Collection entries
--- begin ---
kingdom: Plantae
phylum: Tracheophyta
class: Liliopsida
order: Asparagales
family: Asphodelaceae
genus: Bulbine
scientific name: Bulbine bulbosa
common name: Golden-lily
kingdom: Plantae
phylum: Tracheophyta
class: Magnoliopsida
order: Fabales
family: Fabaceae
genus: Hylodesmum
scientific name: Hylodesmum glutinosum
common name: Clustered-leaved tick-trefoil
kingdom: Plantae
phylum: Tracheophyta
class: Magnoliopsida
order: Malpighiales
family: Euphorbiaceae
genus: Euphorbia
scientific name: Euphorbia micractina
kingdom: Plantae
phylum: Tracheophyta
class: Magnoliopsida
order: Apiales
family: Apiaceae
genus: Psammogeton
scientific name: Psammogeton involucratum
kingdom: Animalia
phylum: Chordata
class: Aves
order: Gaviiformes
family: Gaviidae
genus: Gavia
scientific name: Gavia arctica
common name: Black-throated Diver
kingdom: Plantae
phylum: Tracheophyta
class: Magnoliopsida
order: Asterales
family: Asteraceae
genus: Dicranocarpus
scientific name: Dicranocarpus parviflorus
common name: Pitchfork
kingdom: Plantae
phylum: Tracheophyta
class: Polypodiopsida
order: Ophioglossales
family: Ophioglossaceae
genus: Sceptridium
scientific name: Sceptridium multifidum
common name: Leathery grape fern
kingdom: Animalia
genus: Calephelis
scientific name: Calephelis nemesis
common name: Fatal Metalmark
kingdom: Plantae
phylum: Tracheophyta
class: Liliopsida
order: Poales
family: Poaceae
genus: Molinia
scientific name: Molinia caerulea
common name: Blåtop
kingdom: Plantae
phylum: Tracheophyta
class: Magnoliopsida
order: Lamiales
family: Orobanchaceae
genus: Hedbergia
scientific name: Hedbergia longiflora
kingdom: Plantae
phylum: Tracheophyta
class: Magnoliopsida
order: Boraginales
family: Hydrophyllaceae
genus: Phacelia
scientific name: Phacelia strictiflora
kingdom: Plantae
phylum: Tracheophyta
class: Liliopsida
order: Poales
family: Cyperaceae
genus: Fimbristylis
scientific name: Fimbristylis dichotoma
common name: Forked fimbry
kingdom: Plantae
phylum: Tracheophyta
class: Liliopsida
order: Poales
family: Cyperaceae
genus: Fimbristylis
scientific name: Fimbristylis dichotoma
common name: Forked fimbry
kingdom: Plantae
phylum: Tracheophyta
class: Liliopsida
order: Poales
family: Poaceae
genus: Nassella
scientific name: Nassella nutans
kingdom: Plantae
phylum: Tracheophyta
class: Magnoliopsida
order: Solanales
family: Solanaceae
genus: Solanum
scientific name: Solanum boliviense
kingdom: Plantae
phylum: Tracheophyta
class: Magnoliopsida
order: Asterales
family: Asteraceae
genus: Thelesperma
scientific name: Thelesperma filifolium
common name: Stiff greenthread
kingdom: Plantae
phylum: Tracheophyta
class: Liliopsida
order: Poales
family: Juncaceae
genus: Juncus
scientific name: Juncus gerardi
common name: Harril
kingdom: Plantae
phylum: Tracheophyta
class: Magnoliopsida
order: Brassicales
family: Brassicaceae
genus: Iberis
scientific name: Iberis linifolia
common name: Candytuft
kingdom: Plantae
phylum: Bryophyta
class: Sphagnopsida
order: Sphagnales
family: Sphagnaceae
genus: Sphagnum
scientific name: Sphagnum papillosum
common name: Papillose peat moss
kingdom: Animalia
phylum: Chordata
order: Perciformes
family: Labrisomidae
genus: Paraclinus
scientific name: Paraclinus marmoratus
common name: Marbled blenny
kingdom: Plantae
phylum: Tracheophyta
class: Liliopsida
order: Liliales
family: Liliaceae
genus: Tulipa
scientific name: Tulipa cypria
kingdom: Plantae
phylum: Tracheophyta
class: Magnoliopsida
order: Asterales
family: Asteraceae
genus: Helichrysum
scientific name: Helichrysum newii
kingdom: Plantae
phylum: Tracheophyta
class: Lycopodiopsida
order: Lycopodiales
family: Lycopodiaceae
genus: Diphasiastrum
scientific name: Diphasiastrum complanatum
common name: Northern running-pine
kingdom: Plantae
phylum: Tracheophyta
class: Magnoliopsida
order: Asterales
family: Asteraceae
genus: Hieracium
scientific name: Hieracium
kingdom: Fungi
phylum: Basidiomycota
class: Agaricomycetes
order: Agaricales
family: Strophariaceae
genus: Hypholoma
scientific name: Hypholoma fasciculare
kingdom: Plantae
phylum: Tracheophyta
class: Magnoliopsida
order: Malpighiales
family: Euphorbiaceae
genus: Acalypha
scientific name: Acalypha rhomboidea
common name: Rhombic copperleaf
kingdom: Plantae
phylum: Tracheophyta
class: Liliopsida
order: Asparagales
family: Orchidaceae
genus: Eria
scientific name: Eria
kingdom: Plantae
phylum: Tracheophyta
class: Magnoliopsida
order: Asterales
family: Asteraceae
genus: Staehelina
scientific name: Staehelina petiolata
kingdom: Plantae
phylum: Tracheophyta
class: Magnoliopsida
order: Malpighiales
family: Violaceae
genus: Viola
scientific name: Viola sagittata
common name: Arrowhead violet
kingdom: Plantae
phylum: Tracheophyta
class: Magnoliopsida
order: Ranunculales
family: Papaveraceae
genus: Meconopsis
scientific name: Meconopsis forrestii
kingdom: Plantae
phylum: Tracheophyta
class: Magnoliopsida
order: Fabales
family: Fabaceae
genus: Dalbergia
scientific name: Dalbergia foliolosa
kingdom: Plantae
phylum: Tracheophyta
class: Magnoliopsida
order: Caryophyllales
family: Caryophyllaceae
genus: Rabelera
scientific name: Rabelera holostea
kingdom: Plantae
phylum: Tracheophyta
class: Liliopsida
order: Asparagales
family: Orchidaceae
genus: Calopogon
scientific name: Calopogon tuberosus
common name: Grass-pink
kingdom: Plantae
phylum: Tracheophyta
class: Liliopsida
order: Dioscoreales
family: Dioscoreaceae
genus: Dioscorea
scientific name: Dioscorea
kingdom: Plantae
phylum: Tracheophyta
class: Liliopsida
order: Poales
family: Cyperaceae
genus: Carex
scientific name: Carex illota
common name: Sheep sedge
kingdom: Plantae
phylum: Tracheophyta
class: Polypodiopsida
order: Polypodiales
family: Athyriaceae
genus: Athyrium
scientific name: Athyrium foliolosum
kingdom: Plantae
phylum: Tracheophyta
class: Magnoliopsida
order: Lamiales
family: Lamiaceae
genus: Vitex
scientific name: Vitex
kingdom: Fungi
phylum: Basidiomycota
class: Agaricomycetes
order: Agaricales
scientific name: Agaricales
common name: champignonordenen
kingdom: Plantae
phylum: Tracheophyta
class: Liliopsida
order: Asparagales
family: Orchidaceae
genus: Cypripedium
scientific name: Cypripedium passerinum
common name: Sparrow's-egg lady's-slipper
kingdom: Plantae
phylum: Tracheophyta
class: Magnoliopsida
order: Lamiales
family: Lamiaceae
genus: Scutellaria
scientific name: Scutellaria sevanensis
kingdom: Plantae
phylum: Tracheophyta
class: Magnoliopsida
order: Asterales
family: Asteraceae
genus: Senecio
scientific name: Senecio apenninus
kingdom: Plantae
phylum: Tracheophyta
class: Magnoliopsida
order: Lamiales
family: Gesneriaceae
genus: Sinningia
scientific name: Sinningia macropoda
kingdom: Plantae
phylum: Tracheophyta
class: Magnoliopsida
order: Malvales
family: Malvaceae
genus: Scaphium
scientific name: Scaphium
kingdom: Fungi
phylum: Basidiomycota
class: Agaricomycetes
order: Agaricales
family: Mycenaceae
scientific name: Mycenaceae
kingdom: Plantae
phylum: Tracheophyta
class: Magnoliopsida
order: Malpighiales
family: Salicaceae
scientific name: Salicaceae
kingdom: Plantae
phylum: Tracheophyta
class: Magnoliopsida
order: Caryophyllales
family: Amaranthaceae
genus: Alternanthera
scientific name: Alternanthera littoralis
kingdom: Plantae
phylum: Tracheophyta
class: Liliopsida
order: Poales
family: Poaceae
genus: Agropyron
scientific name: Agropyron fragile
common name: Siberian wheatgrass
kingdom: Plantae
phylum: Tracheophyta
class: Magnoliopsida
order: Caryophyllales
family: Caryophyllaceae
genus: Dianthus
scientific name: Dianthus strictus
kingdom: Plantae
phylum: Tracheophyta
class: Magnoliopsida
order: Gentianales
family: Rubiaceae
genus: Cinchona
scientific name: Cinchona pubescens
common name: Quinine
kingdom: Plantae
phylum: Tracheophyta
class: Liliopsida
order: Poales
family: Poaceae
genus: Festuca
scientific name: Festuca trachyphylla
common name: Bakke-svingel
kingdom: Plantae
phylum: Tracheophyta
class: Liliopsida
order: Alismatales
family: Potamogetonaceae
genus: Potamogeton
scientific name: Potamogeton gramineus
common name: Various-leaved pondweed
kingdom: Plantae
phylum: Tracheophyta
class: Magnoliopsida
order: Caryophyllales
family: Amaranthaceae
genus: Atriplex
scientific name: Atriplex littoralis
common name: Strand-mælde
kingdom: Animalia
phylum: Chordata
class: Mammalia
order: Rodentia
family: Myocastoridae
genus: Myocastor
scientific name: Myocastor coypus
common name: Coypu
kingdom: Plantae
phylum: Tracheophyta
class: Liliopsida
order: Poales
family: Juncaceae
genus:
--- end ---
Task details
Quote verbatim the stretch of the records above from the line containing "genus: Diphasiastrum" through the line containing "genus: Viola", including both of those lines.

Answer to this task
genus: Diphasiastrum
scientific name: Diphasiastrum complanatum
common name: Northern running-pine
kingdom: Plantae
phylum: Tracheophyta
class: Magnoliopsida
order: Asterales
family: Asteraceae
genus: Hieracium
scientific name: Hieracium
kingdom: Fungi
phylum: Basidiomycota
class: Agaricomycetes
order: Agaricales
family: Strophariaceae
genus: Hypholoma
scientific name: Hypholoma fasciculare
kingdom: Plantae
phylum: Tracheophyta
class: Magnoliopsida
order: Malpighiales
family: Euphorbiaceae
genus: Acalypha
scientific name: Acalypha rhomboidea
common name: Rhombic copperleaf
kingdom: Plantae
phylum: Tracheophyta
class: Liliopsida
order: Asparagales
family: Orchidaceae
genus: Eria
scientific name: Eria
kingdom: Plantae
phylum: Tracheophyta
class: Magnoliopsida
order: Asterales
family: Asteraceae
genus: Staehelina
scientific name: Staehelina petiolata
kingdom: Plantae
phylum: Tracheophyta
class: Magnoliopsida
order: Malpighiales
family: Violaceae
genus: Viola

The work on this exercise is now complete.